Dialogflow

The dialogflow service allows using the Google Dialogflow platform within your application (for either microphone or browser https://socialrobotics.atlassian.net/wiki/spaces/CBSR/pages/1470267449). Dialogflow is used to translate human speech into intents (intent recognition). In other words, not only does it (try to) convert an audio stream into readable text, it also processes this text into an intent (possibly with some additional parameters). For example, an audio stream can translate to the string "I am 15 years old", which is in turn converted to the intent 'answer_age' with parameter 'age=15'.

In order to create a Dialogflow agent, visit https://dialogflow.cloud.google.com and log-in with a Google account of choice. Use the ‘Create Agent' button at the left top to start your first project. For our framework to be able to communicate with this agent, the project ID and a keyfile are required. Press the settings icon next to your agent's name at the left top to see the Project ID. Click on the Project ID itself in order to generate the project, and then, in order to get the corresponding JSON keyfile, follow the steps given here.

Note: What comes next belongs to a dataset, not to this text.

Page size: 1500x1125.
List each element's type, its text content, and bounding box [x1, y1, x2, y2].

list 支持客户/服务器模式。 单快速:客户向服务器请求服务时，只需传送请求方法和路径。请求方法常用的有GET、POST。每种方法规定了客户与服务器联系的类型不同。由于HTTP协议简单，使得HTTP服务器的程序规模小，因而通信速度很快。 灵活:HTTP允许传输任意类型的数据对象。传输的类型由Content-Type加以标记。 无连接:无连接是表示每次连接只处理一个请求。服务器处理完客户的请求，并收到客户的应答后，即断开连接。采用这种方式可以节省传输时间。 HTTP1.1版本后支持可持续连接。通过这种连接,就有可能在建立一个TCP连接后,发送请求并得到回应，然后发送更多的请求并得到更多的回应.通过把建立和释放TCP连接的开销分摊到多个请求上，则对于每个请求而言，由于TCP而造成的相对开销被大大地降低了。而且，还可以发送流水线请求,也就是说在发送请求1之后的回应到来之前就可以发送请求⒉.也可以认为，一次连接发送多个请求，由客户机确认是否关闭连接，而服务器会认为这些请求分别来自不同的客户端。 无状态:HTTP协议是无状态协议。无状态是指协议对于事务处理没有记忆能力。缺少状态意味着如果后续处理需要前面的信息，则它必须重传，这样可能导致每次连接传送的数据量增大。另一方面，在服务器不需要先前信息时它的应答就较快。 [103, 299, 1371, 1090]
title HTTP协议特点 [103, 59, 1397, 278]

The main items of interest are the Intents and the Entities. An intent is something you want to recognise from an end-user; here we will show you an example of an intent that is aimed at recognising someone’s name.

When creating an intent, you can name it anything you like; we go with 'answer_name' here. Below 'Action and parameters', you should give the name of the intent that will actually be used in your program. Here, we also make that 'answer_name'. Moreover, it is useful to set a context for the intent. A context is set by the requester in order to indicate that we only want to recognise this specific intent, and not another one. Usually, in a social robotics application, the kind of answer we want to get is known. We match the name of the (input)context with the name of the intent, and thus make it 'answer_name' as well. By default, Dialogflow makes the context 'stick' for 5 answers; we can fix this by changing the 5 (at the output context) to a 0. Now we arrive at the most important aspect of the intent: the training phrases. Here you can give the kinds of input strings you would expect; from these Dialogflow learns the model it will eventually use. You can make a part of the phrase into a parameter by double-clicking on the relevant word and selecting the appropriate entity from the list. It will then automatically appear below ‘Action and parameters' as well; the ‘parameter name’ there will be passed in the result (we use 'name’ here). The system has many built-in entities (like 'given name'), but you can define your own entities as well (even through importing CSV files). Our complete intent example thus looks like this (note: using sys.given-name is usually preferred):

In order to use this intent in an, we need to set the language, project ID (agent name), and the keyfile. See the speech_recognition_example.py (in the Python API) for an example of the above intent included in a Python application. Make sure to set your own agent name and keyfile(path)! 

Note: there is a rare bug where sometimes Dialogflow will suddenly only respond with ‘UNAUTHENTICATED’ errors. Restarting Docker and/or your entire machine seems to be the only way to resolve this.